Every once in a while I need a baseball vacation to recharge and re-energize. This past weekend I took a quick trip to Memphis and Little Rock. It was a whole lot of baseball in a very short weekend. But well worth it.
The first stop was Memphis, Tennessee. Known to most folks for its music and civil rights history, to me it’s also known as a minor league baseball town. The Memphis Redbirds, Triple-A affiliate of the St. Louis Cardinals, have played there since 1998. But that’s just the most recent team in the city’s rich baseball history. The Memphis Chicks, Blues, Chickasaws, Red Sox, Turtles, Lambs, and many more have represented the city. Even the Memphis Fever Germs made an appearance in 1893 (a reference to the Yellow Fever epidemic of 1878?).

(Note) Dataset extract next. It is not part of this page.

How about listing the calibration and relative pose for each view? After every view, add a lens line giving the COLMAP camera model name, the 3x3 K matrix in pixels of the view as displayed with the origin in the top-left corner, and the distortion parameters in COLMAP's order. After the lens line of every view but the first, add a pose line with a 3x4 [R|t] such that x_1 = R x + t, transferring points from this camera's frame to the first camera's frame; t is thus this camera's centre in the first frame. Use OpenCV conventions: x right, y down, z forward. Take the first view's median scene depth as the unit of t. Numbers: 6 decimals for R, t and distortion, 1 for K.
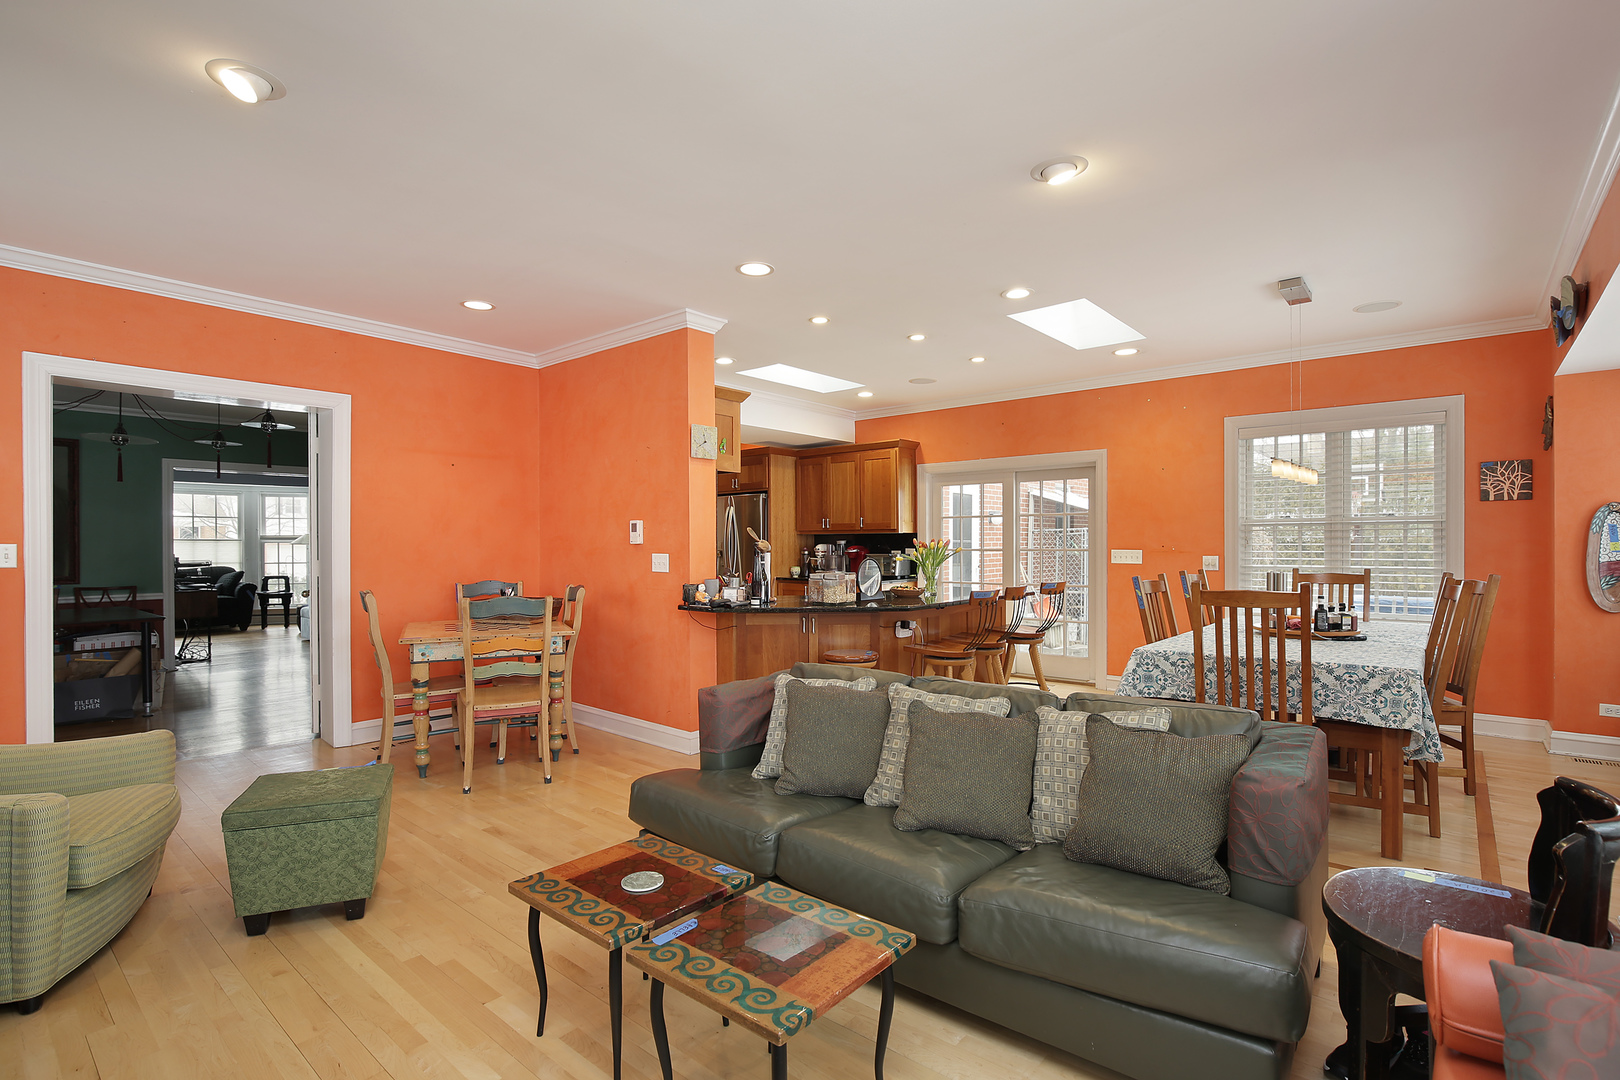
lens RADIAL K [[760.1, 0, 825.5], [0, 760.1, 543.6], [0, 0, 1]] dist [-0.002892, -0.000498]
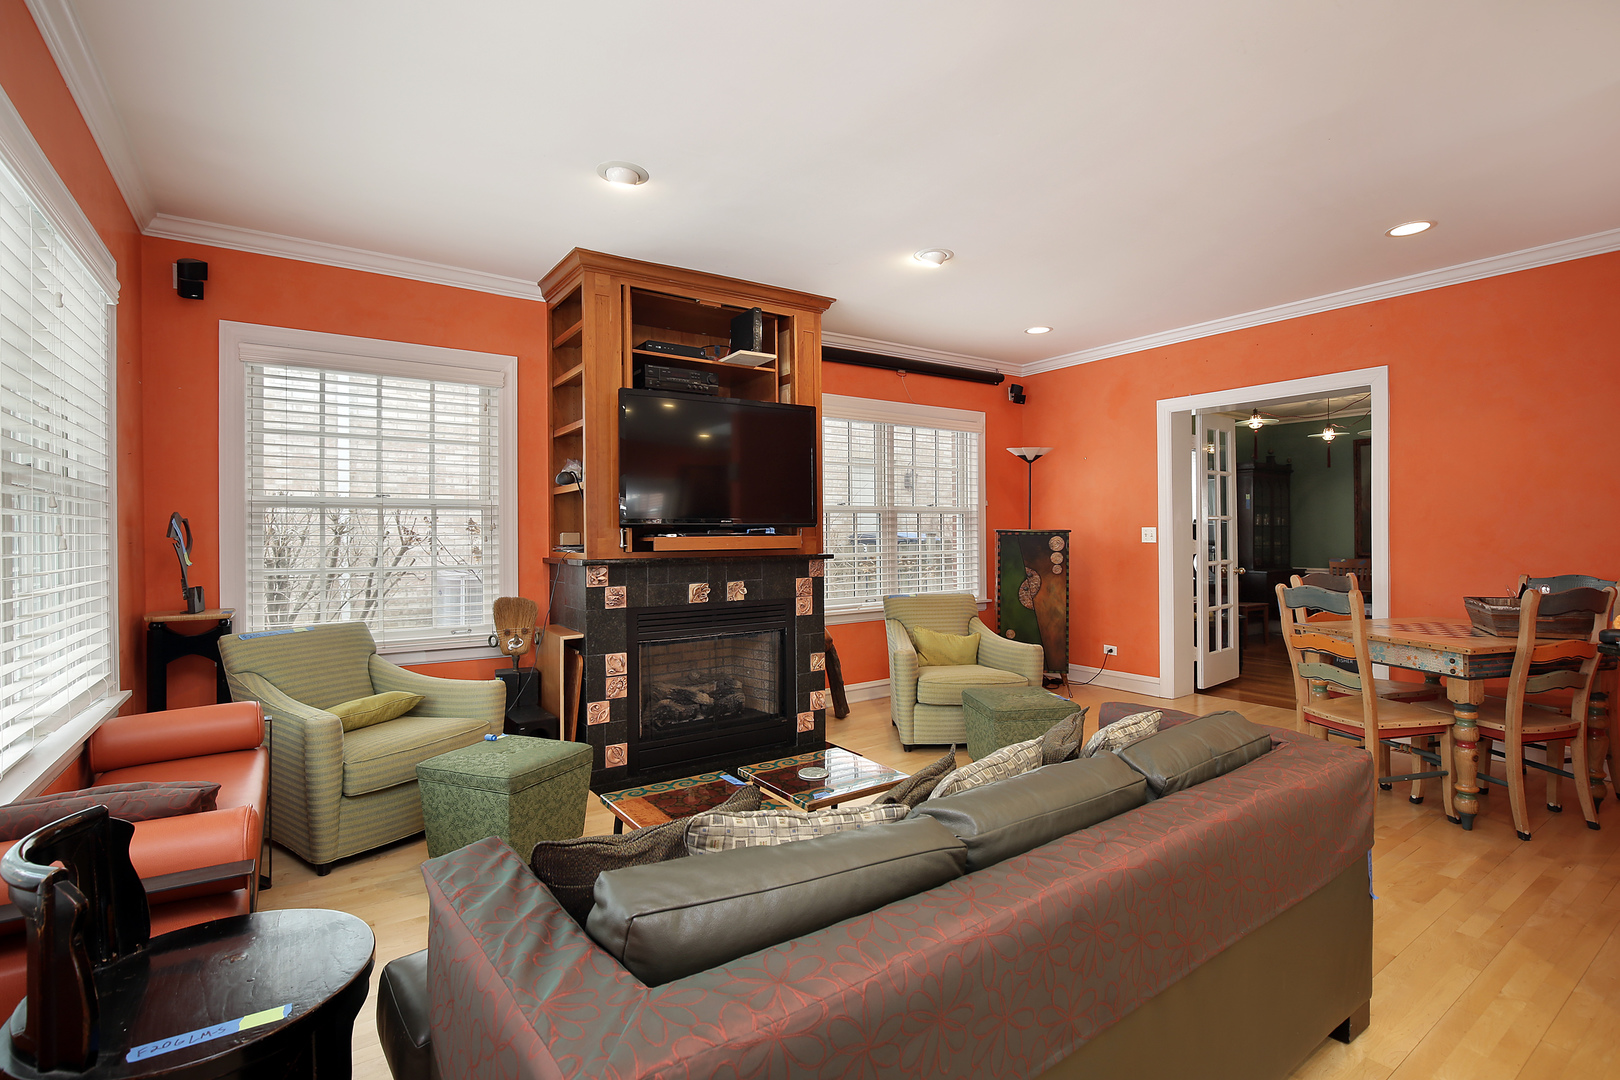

As The Baseball Sociologist, however, I can’t help but think about the history of Negro League Baseball in Memphis. The first professional league of black teams, the Southern League of Colored Base Ballists, fielded not one but two teams in Memphis in its only year of existence: the Memphis Eurekas and the Memphis Eclipses. In 1920, the Negro Southern League returned black baseball to Memphis with its Memphis Red Sox. The Red Sox would represent several other Negro Leagues by mid-century. So, from 1923 to 1950, there were two teams in town: the Red Sox and the Chickasaws.
I neglected to search for Red Sox history when I was in Memphis, so I’ll have to go back and do more research. I need to know more about the Eclipses, the Eurekas, and the Red Sox. However, the Red Sox were mentioned briefly during our tour of AutoZone Park. But since I’ve digressed, I’ll have to save that for another day.